Кивни, и изумишься! Книга 2 - страница 3



Я далек от того, чтобы пытаться объяснить их сознание из их «бытия»: мол, дай им другие условия, и они станут другими. Еще неизвестно, что за чем следует: скотские условия жизни, а затем ее бесцельность, пьянство и вырождение, или наоборот. Не вернее ли, что они сами создают себе такие условия? Тут, очевидно, какая-товстречная предрасположенность. Так что дело не в условиях, не в «бытии».

Причины внутри. Снаружи есть только оправдание.

Раджниш. Прямо к свободе

Но я далек также и от того, чтобы идеализировать ту публику, которая мнит себя интеллигенцией, солью земли и горделиво претендует на «духовность»: знаю, из каких мещан и шкурников она состоит[9].
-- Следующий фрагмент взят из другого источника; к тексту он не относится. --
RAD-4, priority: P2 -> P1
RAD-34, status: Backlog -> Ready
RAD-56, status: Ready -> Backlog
И все-таки разделение на «высших» и «низших», на хассу и амму, существует. Но кому доверить окончательный приговор? С одной стороны, стадо норовит подмять и уничтожить избранного, с другой – избранный далеко не всегда противопоставляет себя стаду (стремление отъединиться или схватиться за кнут само по себе еще не является признаком избранности). Скорее, не избранный, а стадо заинтересовано в приговоре. Поэтому общество инстинктивно защищается от пророка, поэтому государство и гонит – подальше от греха – самого Раджниша.
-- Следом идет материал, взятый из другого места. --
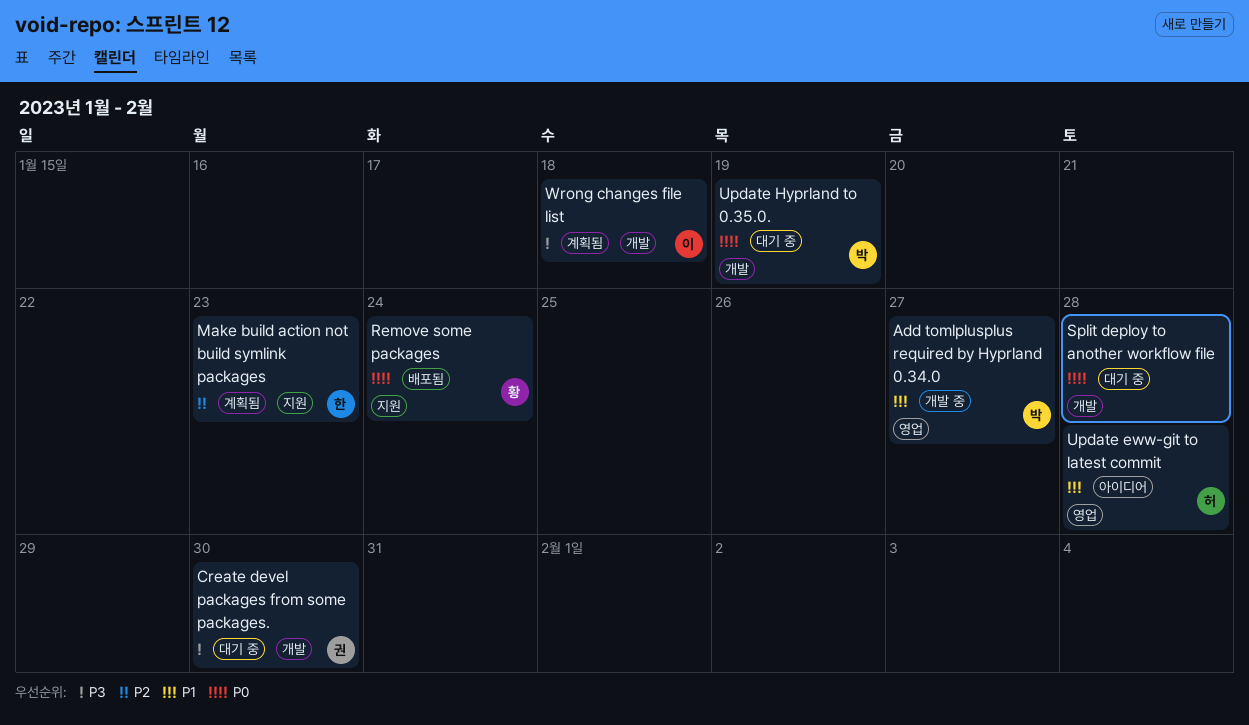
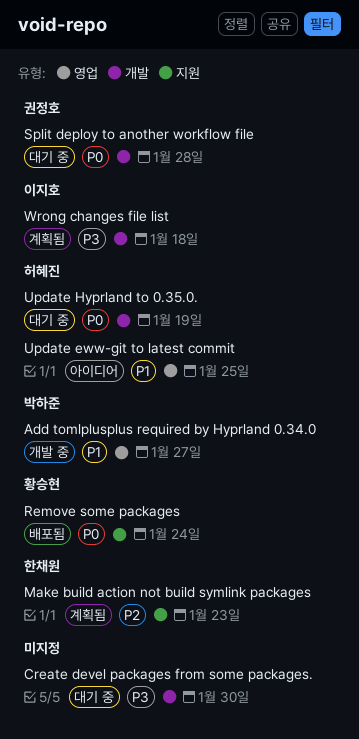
Create devel packages from some packages., owner: 권정호 -> none
Split deploy to another workflow file, owner: none -> 권정호
Update eww-git to latest commit, due: Jan 28 -> Jan 25
Update Hyprland to 0.35.0., owner: 박하준 -> 허혜진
Избранный сам знает, что он – избранный, и не нуждается ни в каких оргвыводах. Он говорит: «У меня нет никаких оснований предполагать, что люди эти заслужили свою участь, в то время как я, в отличие от них, безгрешен. Если я ни в чем не повинен, о них можно сказать то же самое; если они преступны, я преступен тоже»[10].

Не наше, а Божье это дело.

…Люди избираются и распределяются не столько вследствие своего превосходства, сколько вследствие сообразности, в какой находятся с замыслом Божиим…

Лейбниц. Теодицея. I. 105
* * *

2.05.1984. Пасмурно, грустно. Поехали с Сеней на кладбище. Он не был там ни разу, а я, к стыду своему, давно, так давно, что боялся не найти могилу. Мы поехали втайне от домашних, никому ничего не сказав. Нашли сразу. Сеня сбегал за водой, я помыл камень, и в ту же баночку мы поставили букетик тюльпанов. Я рассказывал Сене о его прадедушке и прабабушке, которые смотрели на нас с фотографии, о Вале, бывшей домработнице, которая стала членом нашей семьи задолго до того, как вышла замуж за моего дядю, вернувшегося из лагеря. Потом посидели молча под накрапывающим дождиком. На соседнюю могилу пришли две женщины, повозились, посидели и ушли. Березы стояли недвижимо. Тихо было. Только птицы сдержанно щебетали в свежей вымокшей листве.

Бабушка

Хорошо помню, как она умирала. Августовским вечером шестнадцать лет назад, только что вернувшись домой после очередного окончательного разрыва с Королевой Марго, я смотрел какую-то дрянь по телевизору, а мама сидела на кухне со своими старинными закадычнейшими подругами Ниной Григорьевной и Анной Львовной. Зазвонил телефон. Мама взяла трубку; я продолжал пялиться в телевизор.

– Сережа, с бабушкой плохо! – крикнула мама. – Быстрее на дачу!

Телевизор погас, квартира наполнилась громким взволнованным разговором. Я выбежал к перекрестку за машиной. Мы с мамой и Нина Григорьевна сели в такси, Анна Львовна осталась в опустевшей квартире ждать от нас известий.

В этот вечер, часов около девяти, бабушка и Молчушка с Микой пили чай на дачной веранде; больше в доме никого не было. Над столом светила лампа с абажуром, за стеклами веранды сгустилась темень. Вдруг бабушка наклонилась над своей чашкой и стала медленно сползать со стула. Молчушка бросилась к ней – бабушкино тело всей тяжестью навалилось на нее.